::: DOCUMENT TEXT

[slurm-users] [EXT] Job ended with OUT_OF_MEMORY even though MaxRSS and MaxVMSize are under the ReqMem value

Tue Mar 16 10:03:18 UTC 2021

Hi David,

On Tue, 16 Mar 2021 at 06:34, Chin,David <dwc62 at drexel.edu> wrote:

> * UoM notice: External email. Be cautious of links, attachments, or
> impersonation attempts *
> ------------------------------
> Hi, Sean:
>
> Slurm version 20.02.6 (via Bright Cluster Manager)
>
>   ProctrackType=proctrack/cgroup
>   JobAcctGatherType=jobacct_gather/linux
>   JobAcctGatherParams=UsePss,NoShared
>
>
> I just skimmed https://bugs.schedmd.com/show_bug.cgi?id=5549 because this
> job appeared to have left two slurmstepd zombie processes running at
> 100%CPU each, and changed to:
>
>   ProctrackType=proctrack/cgroup
>   JobAcctGatherType=jobacct_gather/cgroup
>   JobAcctGatherParams=UsePss,NoShared,NoOverMemoryKill
>

You definitely want the NoOverMemoryKill option for JobAcctGatherParams.

::::::
::: INFORMATION GIVEN

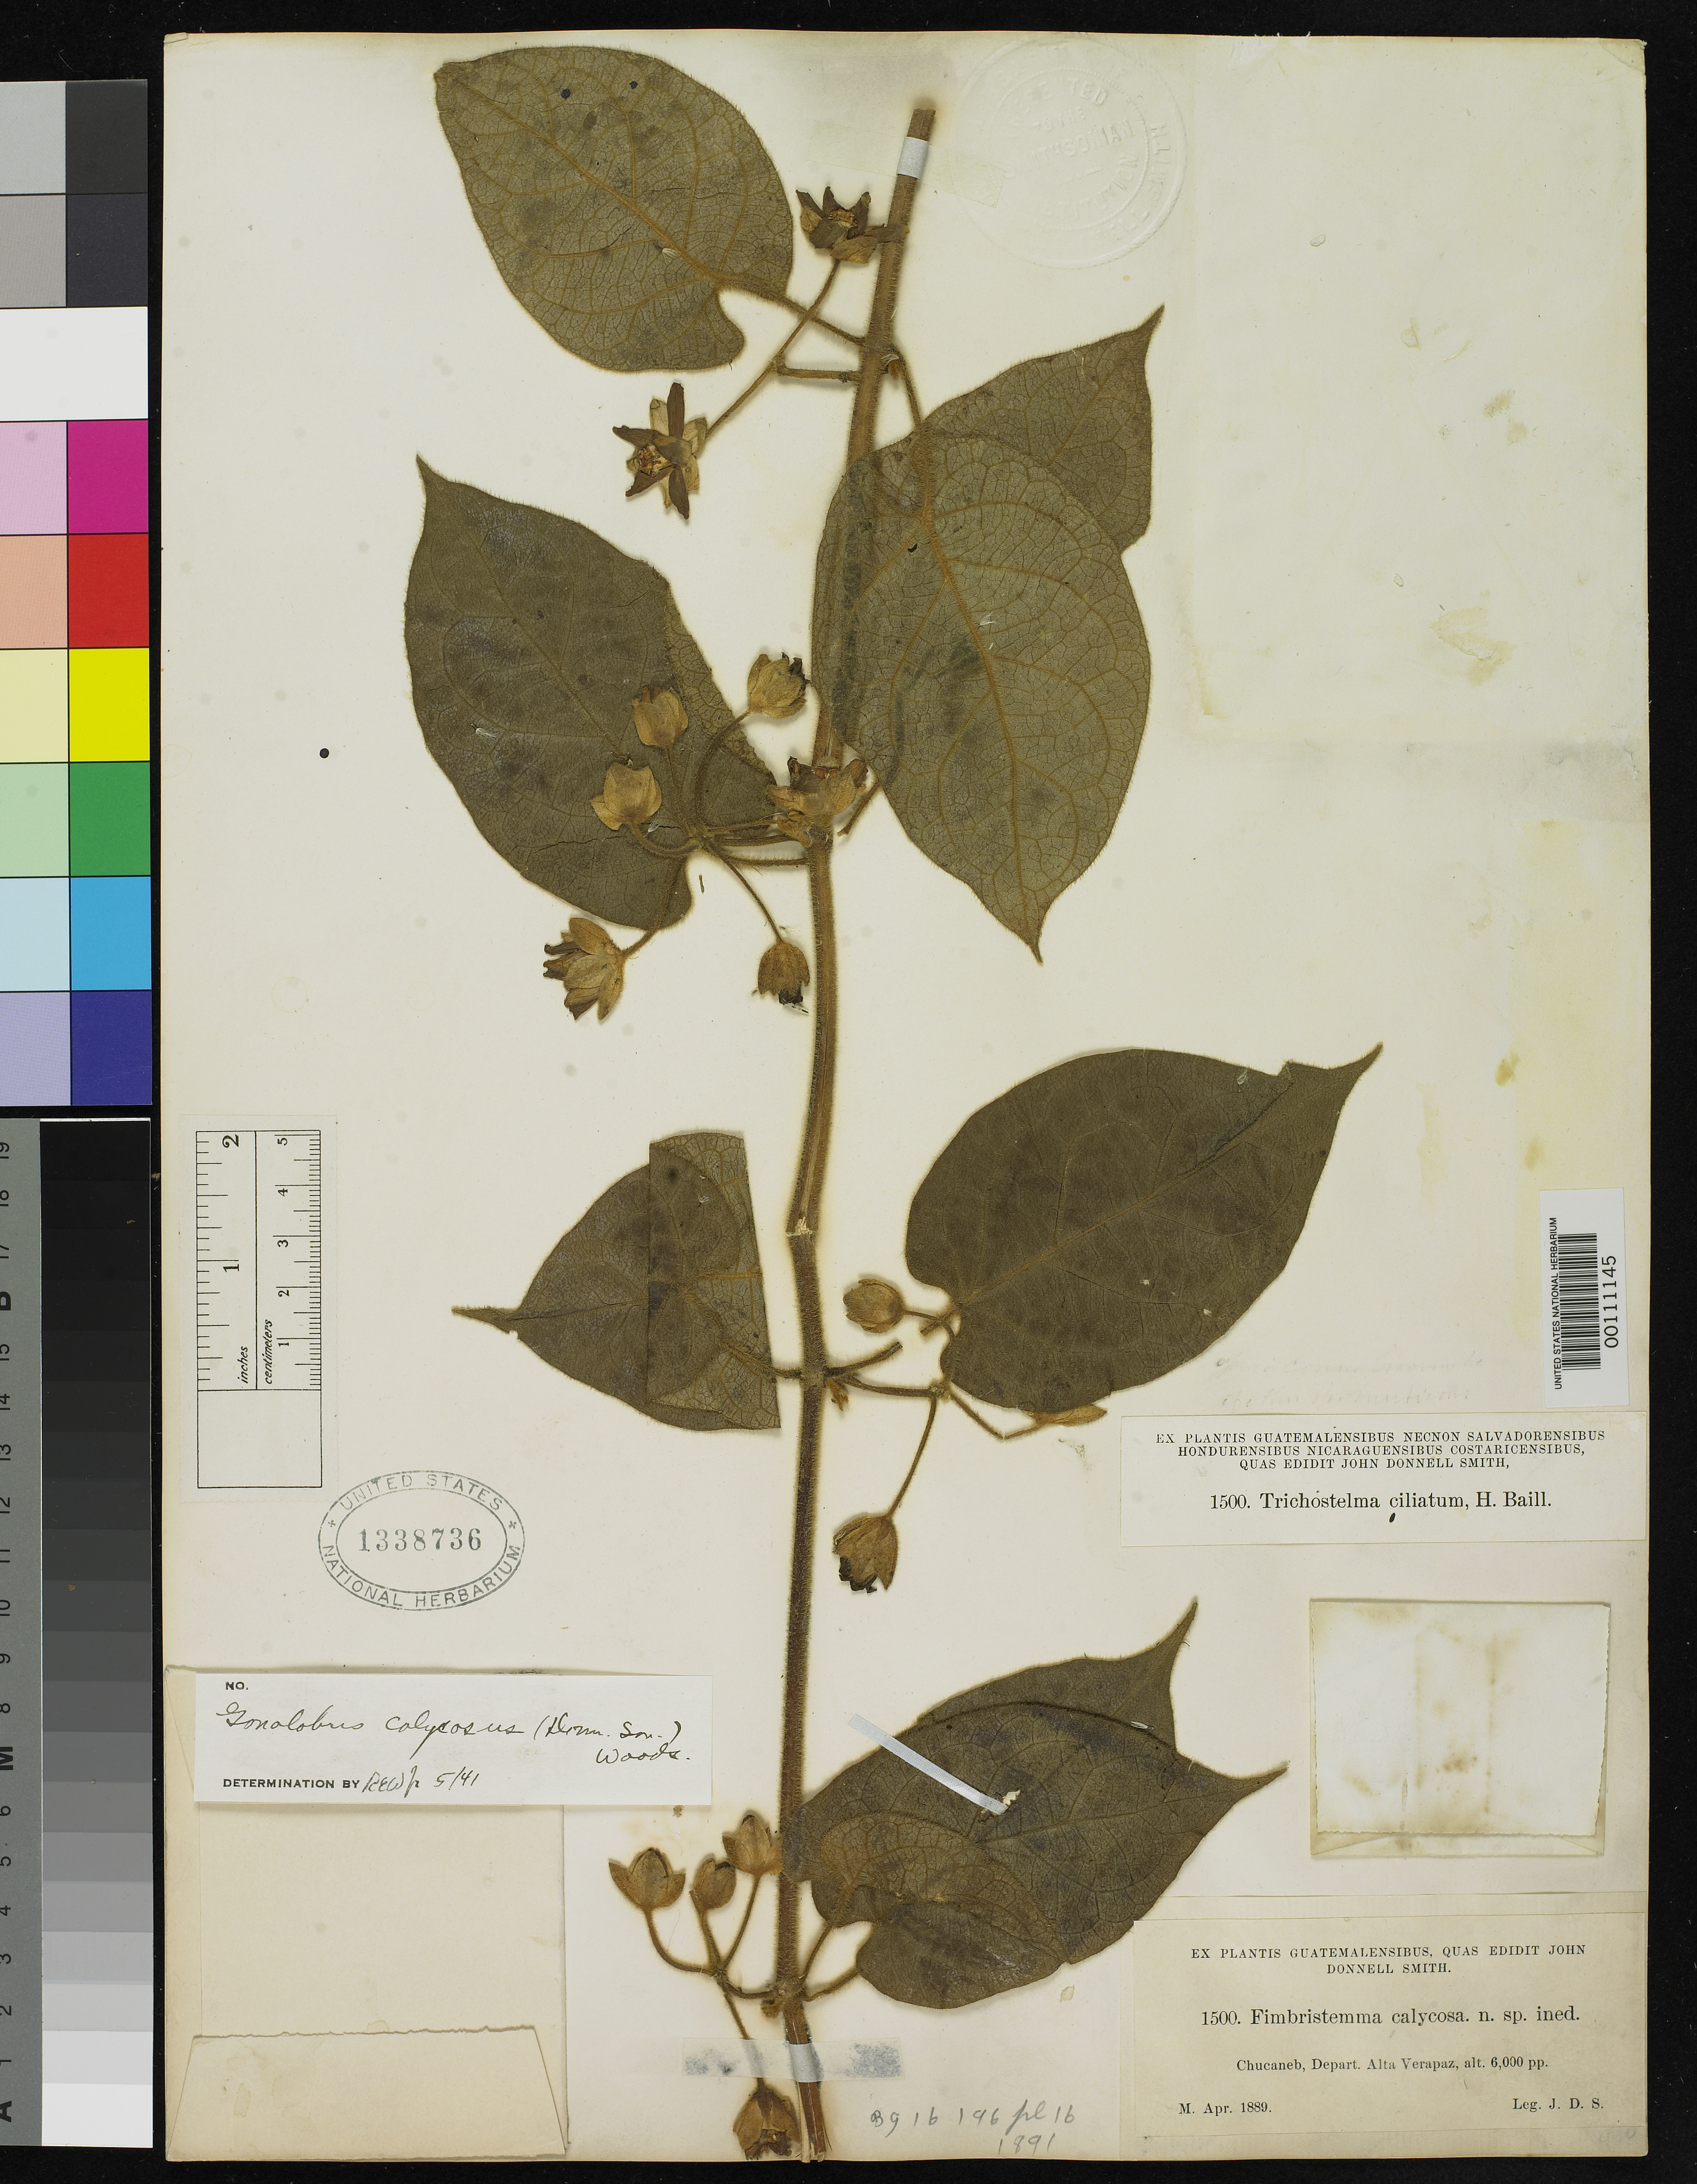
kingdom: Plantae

::::::
::: INFORMATION GIVEN

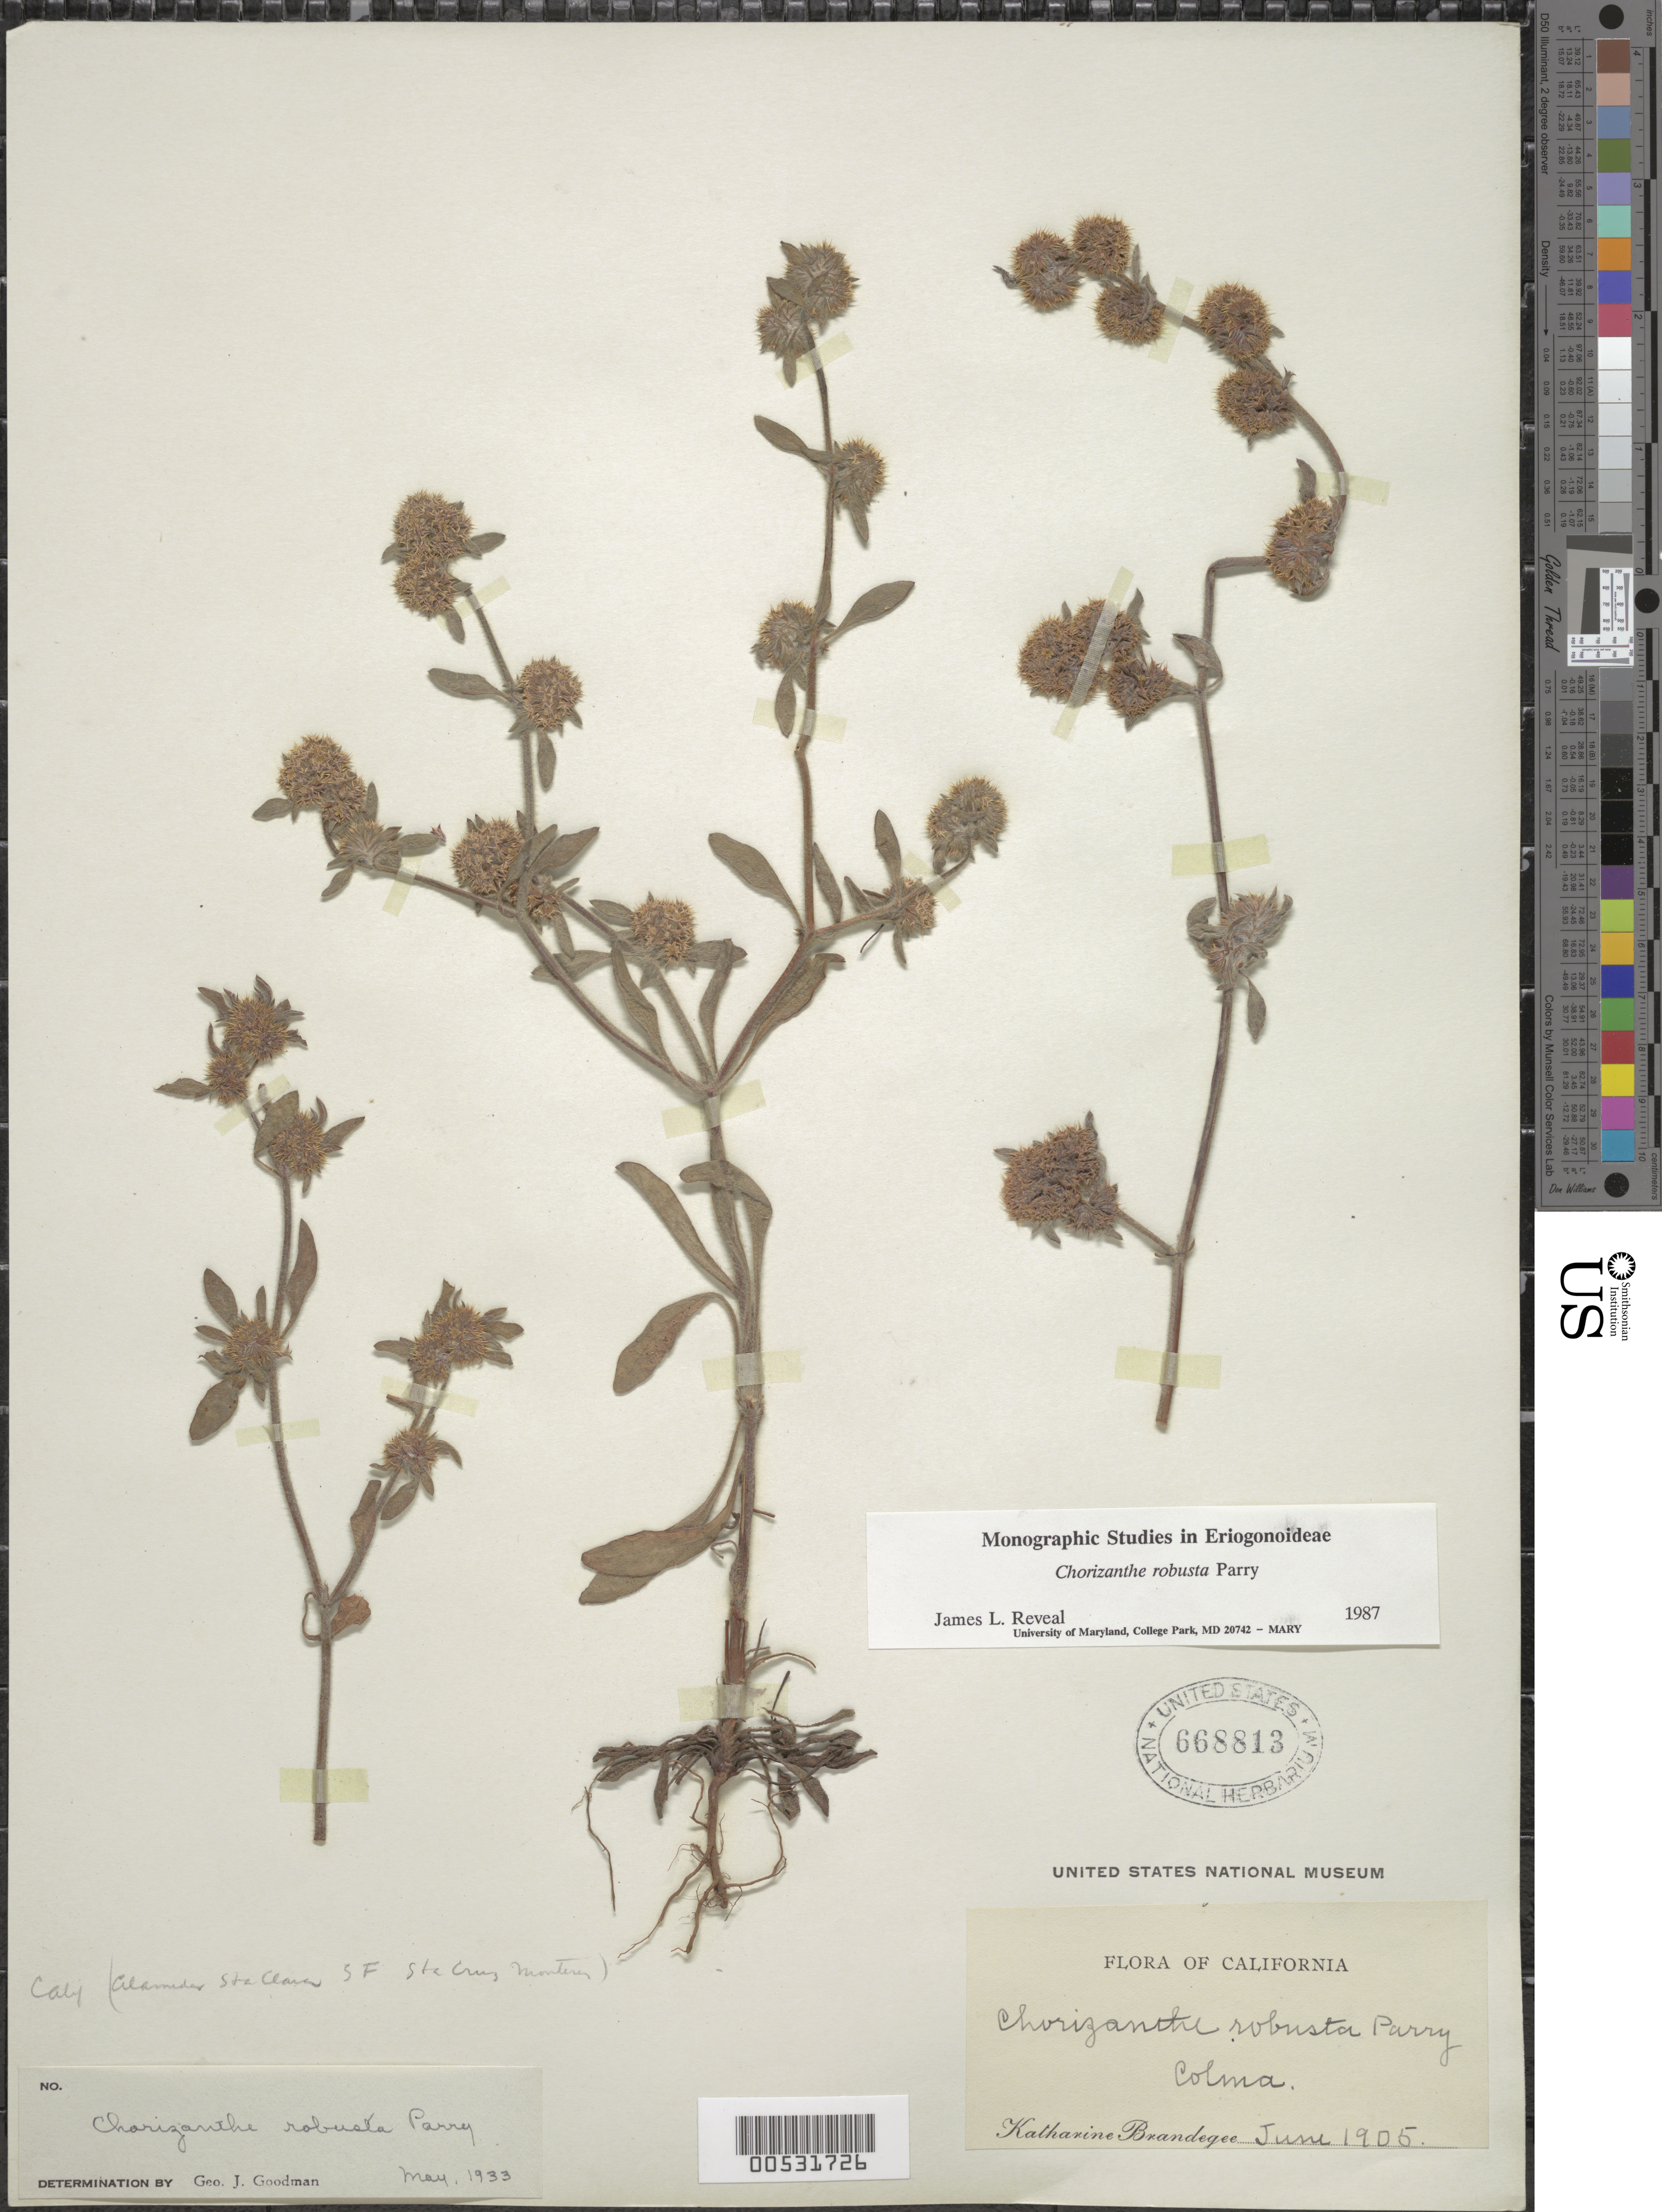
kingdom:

::::::

WRITTEN TASKS:
[A] In the Slurm memory thread, which Slurm version did David report running?
[B] Write a continuation of the Slurm memory thread, starting after its final sentence.

TASK RESULTS:
[A] Slurm version 20.02.6, via Bright Cluster Manager.

[B]
This allows cgroups to kill the job, instead of Slurm accounting.

>
>
> Have asked the user to re-run the job, but that has not happened, yet.
>
> cgroup.conf:
>
>   CgroupMountpoint="/sys/fs/cgroup"
>   CgroupAutomount=yes
>   TaskAffinity=yes
>   ConstrainCores=yes
>   ConstrainRAMSpace=yes
>   ConstrainSwapSpace=no
>   ConstrainDevices=yes
>   ConstrainKmemSpace=yes
>   AllowedRamSpace=100.00
>   AllowedSwapSpace=0.00
>   MinKmemSpace=200
>   MaxKmemPercent=100.00
>   MemorySwappiness=100
>   MaxRAMPercent=100.00
>   MaxSwapPercent=100.00
>   MinRAMSpace=200
>

This looks good too. Our site does not restrict kmem space, but at least
now you'll see why cgroups kills the job (on the compute node, cgroup will
show the memory used at the time of the job kill), so you can see if it is
kmem related.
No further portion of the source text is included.